Pernyataan itu disampaikan dalam Rapat Dengar Pendapat (RDP) bersama Dewan Perwakilan Daerah Republik Indonesia (DPD RI) terkait pembahasan RUU Daerah Kepulauan, di Ruang Rapat Sriwijaya, Lantai 2 Gedung B DPD RI, Jakarta, Rabu (5/11/2025).

Dalam sambutan tertulis Gubernur, Asrun Lio menyampaikan bahwa Indonesia sebagai negara kepulauan terbesar di dunia menghadapi tantangan berat dalam pemerataan pembangunan dan penyediaan layanan publik.

“Sebagai negara bahari terbesar di dunia, 75 persen wilayah Indonesia berupa lautan dengan luas 6,4 juta kilometer persegi, sedangkan daratan hanya 25 persen. Karena itu, pembangunan nasional harus berpihak pada sektor maritim dan daerah bercirikan kepulauan,” tegasnya.

Data yang dibawa Pemprov Sultra menunjukkan ketimpangan fiskal yang dianggap tidak lagi bisa dibiarkan.

Baca Juga:  Intip Prediksi Besaran UMP Sulawesi Tenggara 2026

Dengan wilayah mencapai 148 ribu kilometer persegi, Sultra hanya menerima Dana Alokasi Umum (DAU) sebesar Rp 1,67 triliun pada 2025, jauh lebih rendah dibanding sejumlah provinsi non-kepulauan dengan karakter geografis lebih sederhana.

Tak hanya itu, Produk Domestik Regional Bruto (PDRB) Sultra tahun 2024 tercatat Rp 189,48 miliar dengan rasio 0,88 persen.

Angka itu dianggap belum sebanding dengan kebutuhan pembangunan infrastruktur dasar, konektivitas antarwilayah, dan pelayanan publik di wilayah yang terbagi atas banyak pulau.
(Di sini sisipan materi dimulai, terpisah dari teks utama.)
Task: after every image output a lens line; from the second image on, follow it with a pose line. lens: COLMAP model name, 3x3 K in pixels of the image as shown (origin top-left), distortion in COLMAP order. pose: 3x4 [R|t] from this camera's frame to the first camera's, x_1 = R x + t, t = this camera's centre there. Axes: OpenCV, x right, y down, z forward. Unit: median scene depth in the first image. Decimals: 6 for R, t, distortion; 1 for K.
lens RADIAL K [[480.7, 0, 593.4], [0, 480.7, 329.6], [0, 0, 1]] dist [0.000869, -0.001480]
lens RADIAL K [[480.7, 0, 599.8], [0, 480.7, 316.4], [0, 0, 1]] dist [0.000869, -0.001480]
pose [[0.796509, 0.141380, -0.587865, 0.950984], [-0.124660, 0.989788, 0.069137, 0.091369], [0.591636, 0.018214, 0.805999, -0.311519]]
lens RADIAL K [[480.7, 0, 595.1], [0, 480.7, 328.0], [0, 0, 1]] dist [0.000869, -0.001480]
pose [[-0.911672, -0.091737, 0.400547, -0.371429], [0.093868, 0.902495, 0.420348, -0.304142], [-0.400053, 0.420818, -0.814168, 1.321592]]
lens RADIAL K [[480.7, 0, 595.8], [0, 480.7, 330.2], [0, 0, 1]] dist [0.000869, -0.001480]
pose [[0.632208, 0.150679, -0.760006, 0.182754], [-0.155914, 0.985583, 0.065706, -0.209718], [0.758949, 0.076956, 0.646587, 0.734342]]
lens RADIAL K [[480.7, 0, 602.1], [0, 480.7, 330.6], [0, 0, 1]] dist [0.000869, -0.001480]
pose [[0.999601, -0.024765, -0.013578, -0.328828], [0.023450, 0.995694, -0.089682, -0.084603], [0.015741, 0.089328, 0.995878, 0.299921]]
RUU Daerah Kepulauan sebenarnya bukan hal baru. Forum kerja sama provinsi berciri kepulauan telah mengupayakannya sejak Deklarasi Ambon 2005 dan kembali ditegaskan dalam Deklarasi Batam 2018.

Namun hampir satu dekade berjalan, draft RUU ini tak kunjung masuk fase pengesahan.

Saat ini ada delapan provinsi berciri kepulauan yang tergabung dalam Badan Kerja Sama (BKS) Provinsi Kepulauan: Sulawesi Tenggara, Kepulauan Riau, Sulawesi Utara, Maluku, Maluku Utara, Bangka Belitung, NTB, dan NTT.

Baca Juga:  5 Daerah Penghasil Padi Terbesar di Sulawesi Tenggara, Konawe Tak Ada Lawan

Gubernur Sultra menegaskan perjuangan ini bukan upaya meminta keistimewaan, melainkan penegasan karakteristik wilayah kepulauan dalam sistem pembangunan nasional.

“Perjuangan ini bukan hanya tantangan politis, tetapi juga panggilan moral bagi kita semua untuk mengawalnya dengan kesungguhan dan konsistensi,” ujarnya.

Dia juga menekankan bahwa RUU ini tidak sama dengan otonomi khusus.

RUU ini merupakan permintaan perlakuan khusus yang adil dan konstitusional, disesuaikan dengan karakter geografis wilayah kepulauan.

Melalui RUU ini, pemerintah daerah kepulauan meminta adanya payung hukum yang secara tegas:

Menjamin kepastian alokasi fiskal,
Mengakui kekhususan geografis dan sosial budaya,
Meningkatkan pemerataan pembangunan,
Mengurangi isolasi wilayah dan disparitas ekonomi antar daerah.

Gubernur mengajak seluruh pemangku kepentingan untuk tidak berhenti mengawal isu ini.

“Perjuangan ini bukan hanya kepentingan delapan provinsi kepulauan, tetapi perjuangan untuk mengoptimalkan pengelolaan potensi wilayah pesisir dan kepulauan dalam mewujudkan keadilan spasial dan pembangunan nasional yang lebih merata,” tuturnya.